+++ Records shown

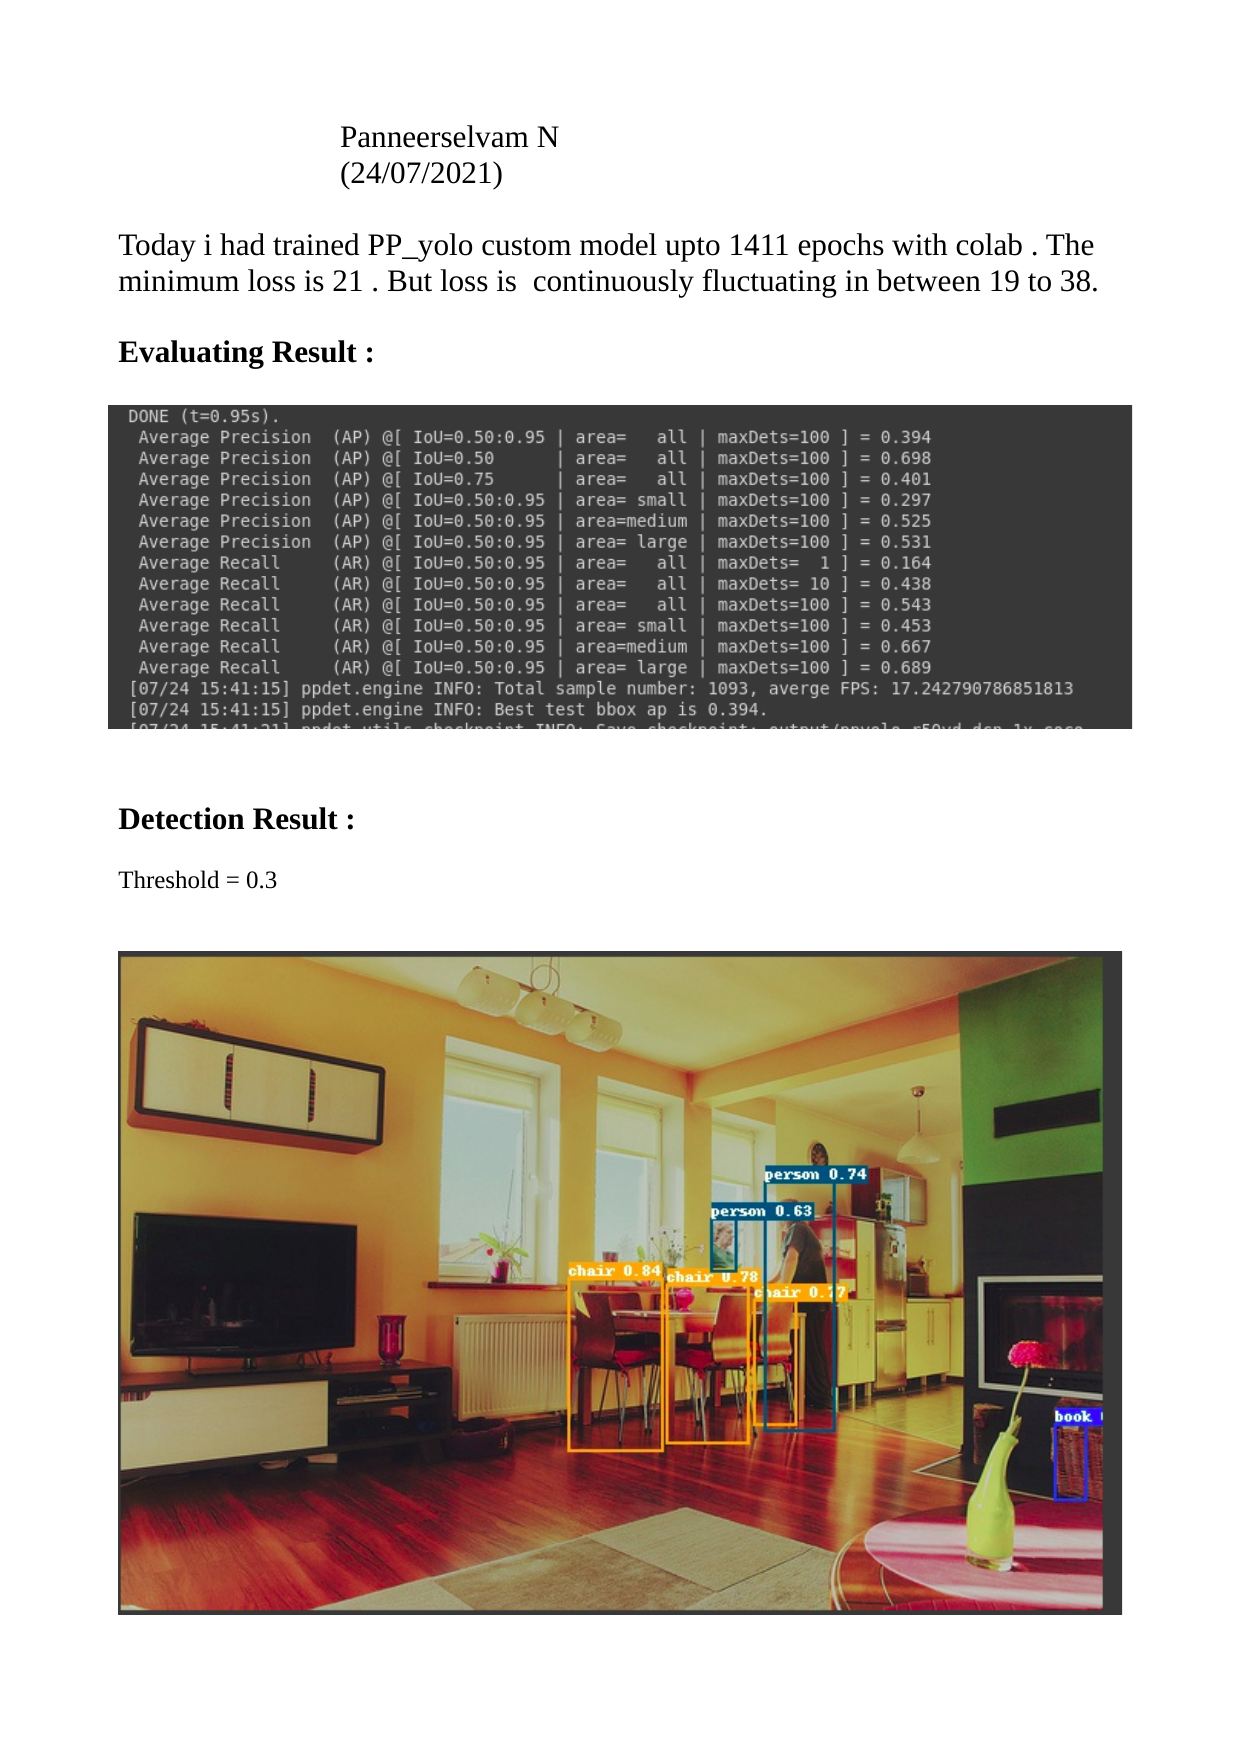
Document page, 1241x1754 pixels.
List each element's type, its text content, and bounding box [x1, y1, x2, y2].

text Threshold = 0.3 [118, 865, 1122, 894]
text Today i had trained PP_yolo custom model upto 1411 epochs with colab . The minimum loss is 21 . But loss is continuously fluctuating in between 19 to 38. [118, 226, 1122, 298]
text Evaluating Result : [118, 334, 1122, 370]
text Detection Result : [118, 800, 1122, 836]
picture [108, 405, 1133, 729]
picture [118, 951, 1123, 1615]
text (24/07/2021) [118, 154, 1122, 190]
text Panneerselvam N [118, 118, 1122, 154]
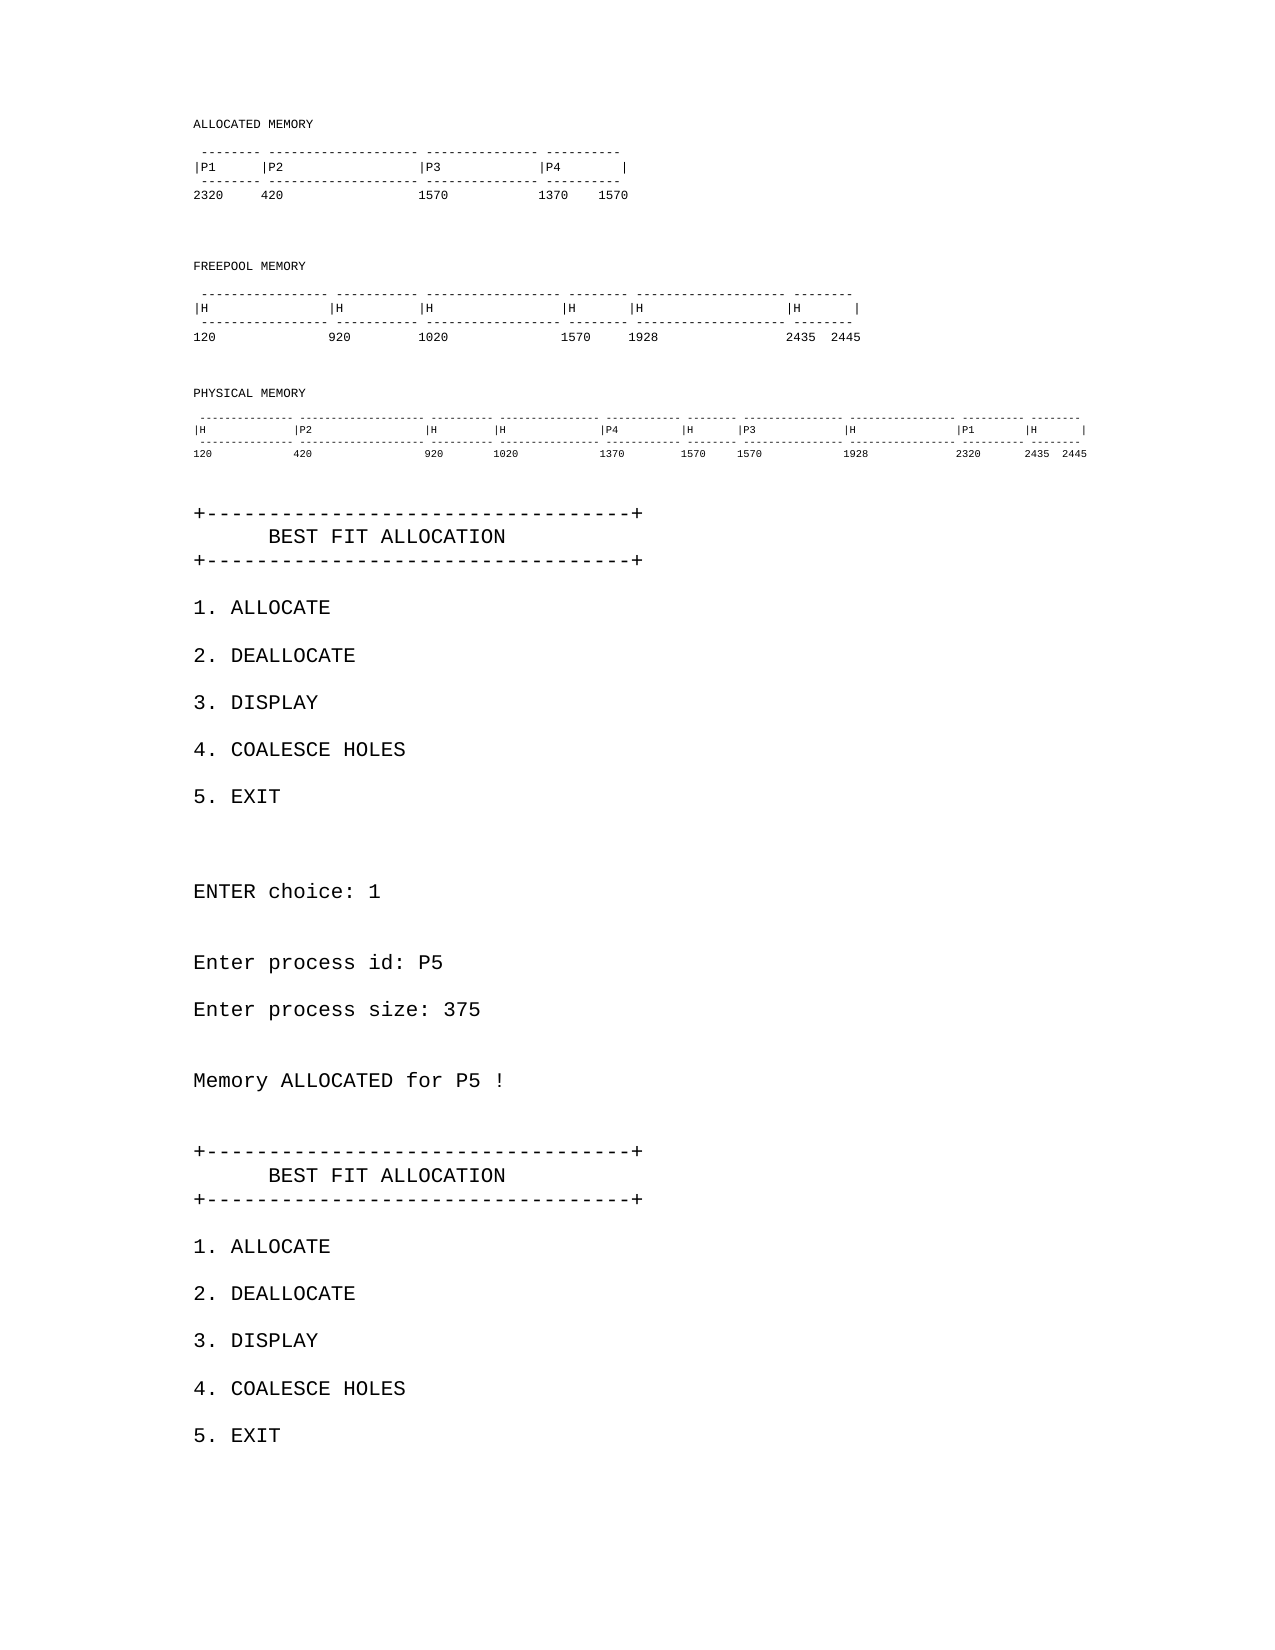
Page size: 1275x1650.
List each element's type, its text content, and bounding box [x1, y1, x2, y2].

++++++

What to work on:
Copy every line of the rows above exactly as it appears, leaving out the pictures.

Written reply:
Document page, 1241x1754 pixels.
List each element's type, its text content, and bounding box [x1, y1, x2, y2].

text Threshold = 0.3 [118, 865, 1122, 894]
text Today i had trained PP_yolo custom model upto 1411 epochs with colab . The minimum loss is 21 . But loss is continuously fluctuating in between 19 to 38. [118, 226, 1122, 298]
text Evaluating Result : [118, 334, 1122, 370]
text Detection Result : [118, 800, 1122, 836]
picture [108, 405, 1133, 729]
picture [118, 951, 1123, 1615]
text (24/07/2021) [118, 154, 1122, 190]
text Panneerselvam N [118, 118, 1122, 154]
Page size: 1275x1650.
List each element's type, its text content, and bounding box [x1, y1, x2, y2].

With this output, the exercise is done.